ASSIGNMENT: Would you repeat the entries below word for word and omit the pictures?

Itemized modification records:
————————

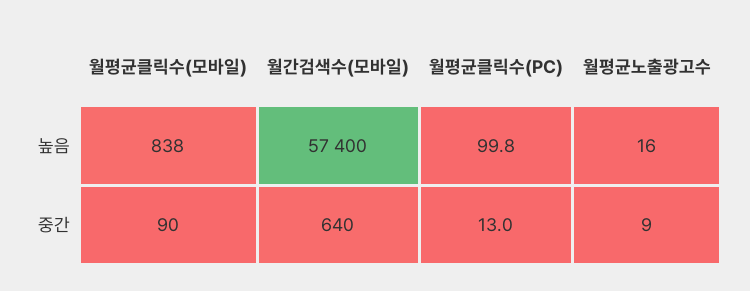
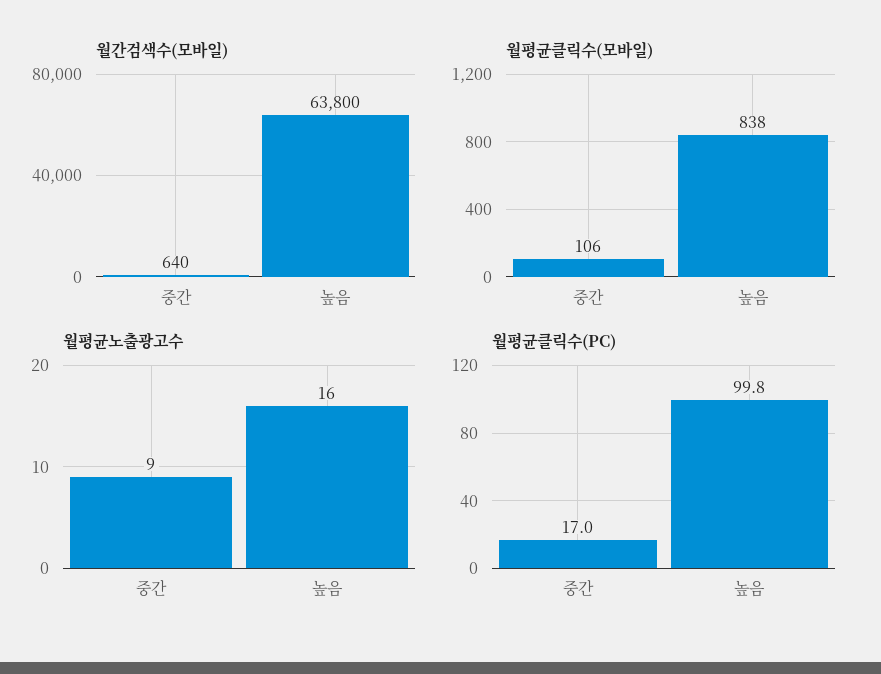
  {
    "월평균클릭수(모바일)": {
      "높음": 838,
-     "중간": 90
+     "중간": 106
    },
    "월간검색수(모바일)": {
-     "높음": 57400,
+     "높음": 63800,
      "중간": 640
    },
    "월평균클릭수(PC)": {
      "높음": 99.8,
-     "중간": 13
+     "중간": 17
    },
    "월평균노출광고수": {
      "높음": 16,
      "중간": 9
    }
  }

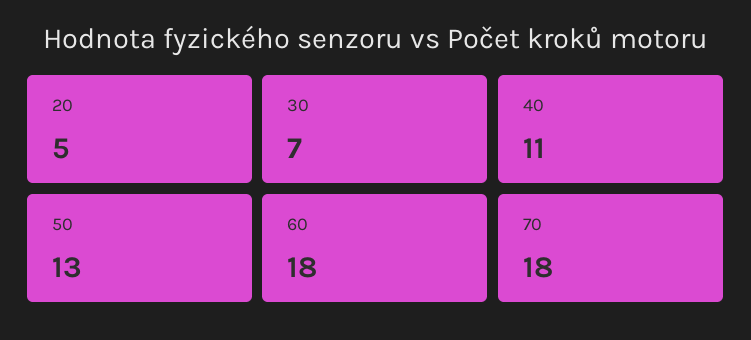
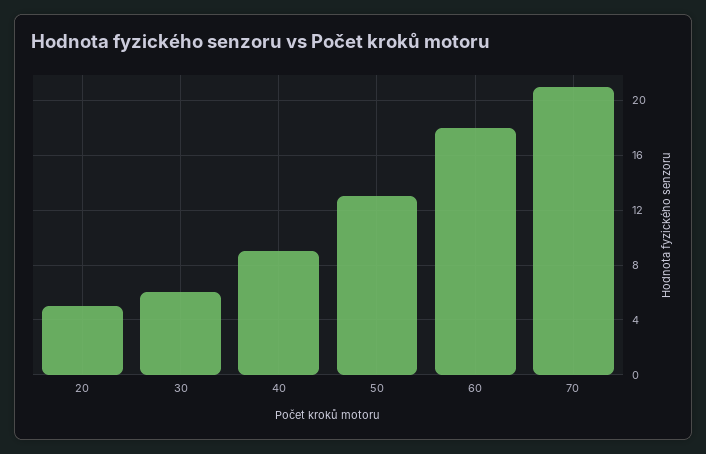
  {
    "20": 5,
-   "30": 7,
+   "30": 6,
-   "40": 11,
+   "40": 9,
    "50": 13,
    "60": 18,
-   "70": 18
+   "70": 21
  }

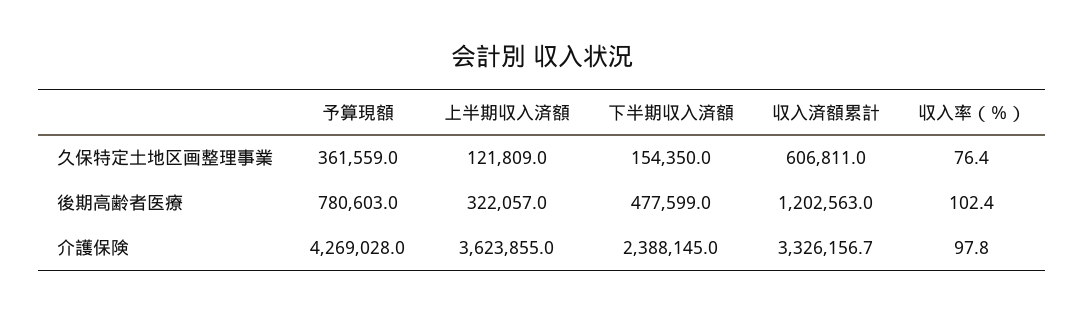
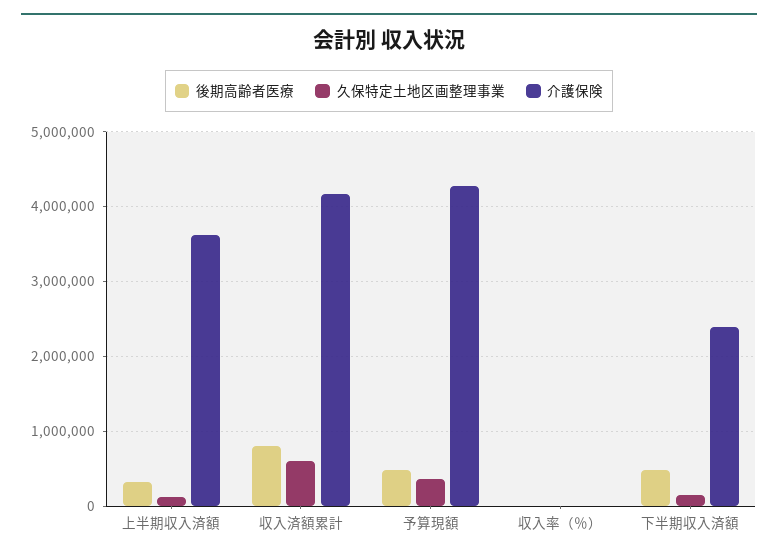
  {
    "久保特定土地区画整理事業": {
      "予算現額": 361559,
      "上半期収入済額": 121809,
      "下半期収入済額": 154350,
      "収入済額累計": 606811,
      "収入率（％）": 76.4
    },
    "後期高齢者医療": {
-     "予算現額": 780603,
+     "予算現額": 500000,
      "上半期収入済額": 322057,
      "下半期収入済額": 477599,
-     "収入済額累計": 1202563,
+     "収入済額累計": 800000,
      "収入率（％）": 102.4
    },
    "介護保険": {
      "予算現額": 4269028,
      "上半期収入済額": 3623855,
      "下半期収入済額": 2388145,
-     "収入済額累計": 3326156.7,
+     "収入済額累計": 4200000,
      "収入率（％）": 97.8
    }
  }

————————

RESULT BELOW:
  {
    "월평균클릭수(모바일)": {
      "높음": 838,
-     "중간": 90
+     "중간": 106
    },
    "월간검색수(모바일)": {
-     "높음": 57400,
+     "높음": 63800,
      "중간": 640
    },
    "월평균클릭수(PC)": {
      "높음": 99.8,
-     "중간": 13
+     "중간": 17
    },
    "월평균노출광고수": {
      "높음": 16,
      "중간": 9
    }
  }

  {
    "20": 5,
-   "30": 7,
+   "30": 6,
-   "40": 11,
+   "40": 9,
    "50": 13,
    "60": 18,
-   "70": 18
+   "70": 21
  }

  {
    "久保特定土地区画整理事業": {
      "予算現額": 361559,
      "上半期収入済額": 121809,
      "下半期収入済額": 154350,
      "収入済額累計": 606811,
      "収入率（％）": 76.4
    },
    "後期高齢者医療": {
-     "予算現額": 780603,
+     "予算現額": 500000,
      "上半期収入済額": 322057,
      "下半期収入済額": 477599,
-     "収入済額累計": 1202563,
+     "収入済額累計": 800000,
      "収入率（％）": 102.4
    },
    "介護保険": {
      "予算現額": 4269028,
      "上半期収入済額": 3623855,
      "下半期収入済額": 2388145,
-     "収入済額累計": 3326156.7,
+     "収入済額累計": 4200000,
      "収入率（％）": 97.8
    }
  }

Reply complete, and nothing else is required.